Bei diesen Erkrankungen leiden die Patienten
darunter, dass sie die Bilder nicht mehr scharf wahrnehmen können, gelegentlich
kommt es zu Doppelt- oder Mehrfachbildern. Gleichzeitig sind die Patienten sehr
empfindlich auf grelles Licht und leiden unter Blendung. In der Dämmerung sehen
die Patienten hingegen meist erheblicher besser, da sie dann an ihren
Linsentrübungen vorbei "sehen" können".
(…)
Bei der Katarakt-Erkrankung handelt es sich um
eines der häufigsten Leiden innerhalb der Augenerkrankungen. Die
entsprechende operative Behandlung wird daher auch an allen Augenkliniken der
Schweiz, die auf der entsprechenden Spitalliste sind, vorgenommen. Die
Behauptung, dass im Kanton Tessin keine entsprechende Behandlungsmöglichkeit
vorhanden ist, und die Operation daher in __________ stattfinden musste, ist
unzutreffend und muss abgelehnt werden. Es ist geradezu eine Beleidigung zu
behaupten, in der Schweiz könne eine solche Operation nicht durchgeführt werden.

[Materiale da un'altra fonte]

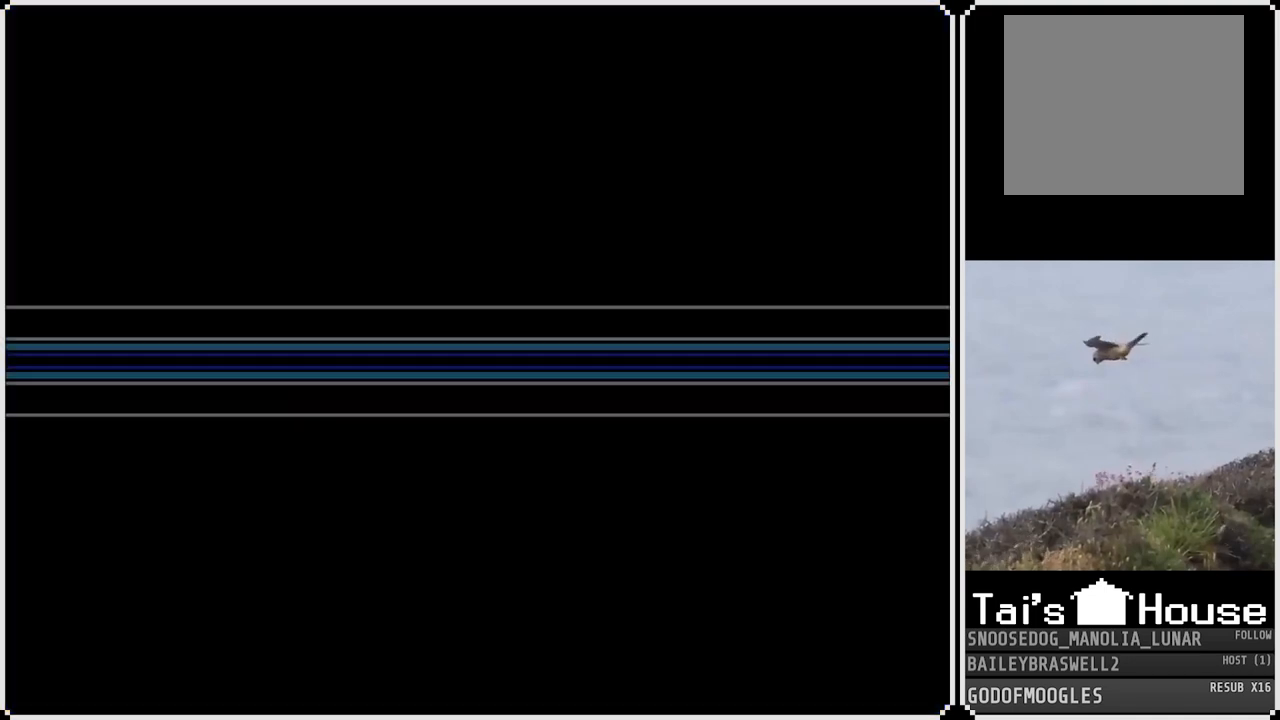
{"buttons": ["CROSS"], "left_stick": "center", "right_stick": "center", "events": [[384, "CROSS", "down"]]}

Ich bestehe daher auf meiner Aussage, dass es
sich bei der Katarakt-Operation von Frau __________ weder um einen
notfallmässigen Eingriff, noch um einen Eingriff handelt, der nicht in der
Schweiz hätte durchgeführt werden können." (doc. _)
Va a
questo proposito rammentato che per la nuova LAMal, che regola la materia
all’art. 57,
"
4 Il medico
di fiducia consiglia l’assicuratore su questioni d’ordine medico come pure su
problemi relativi alla rimunerazione e all’applicazione delle tariffe. Esamina
in particolare se sono adempite le condizioni d’assunzione d’una prestazione da
parte dell’assicuratore.
5 Il medico di
fiducia decide autonomamente. Né l’assicuratore né il fornitore di prestazioni
e le rispettive federazioni possono impartirgli istruzioni."
La LAMal
attribuisce quindi un ruolo importante al medico fiduciario rafforzato rispetto
alla vecchia LAMI. Il medico fiduciario è divenuto un organo di applicazione
dell'assicurazione malattia sociale e si occupa di valutare l'adeguatezza allo
scopo e l'economicità di un trattamento (cfr. Eugster, op. cit.,. p. 32-34). Il
suo ruolo consiste in particolare nell'evitare agli assicuratori malattia la
presa a carico di misure inutili e nell'offrire all'assicurato una certa
protezione contro un eventuale rifiuto ingiustificato dell'assicuratore di
versare prestazioni (DTF 127 V 48 = STFA del 21 marzo 2001 nella causa V.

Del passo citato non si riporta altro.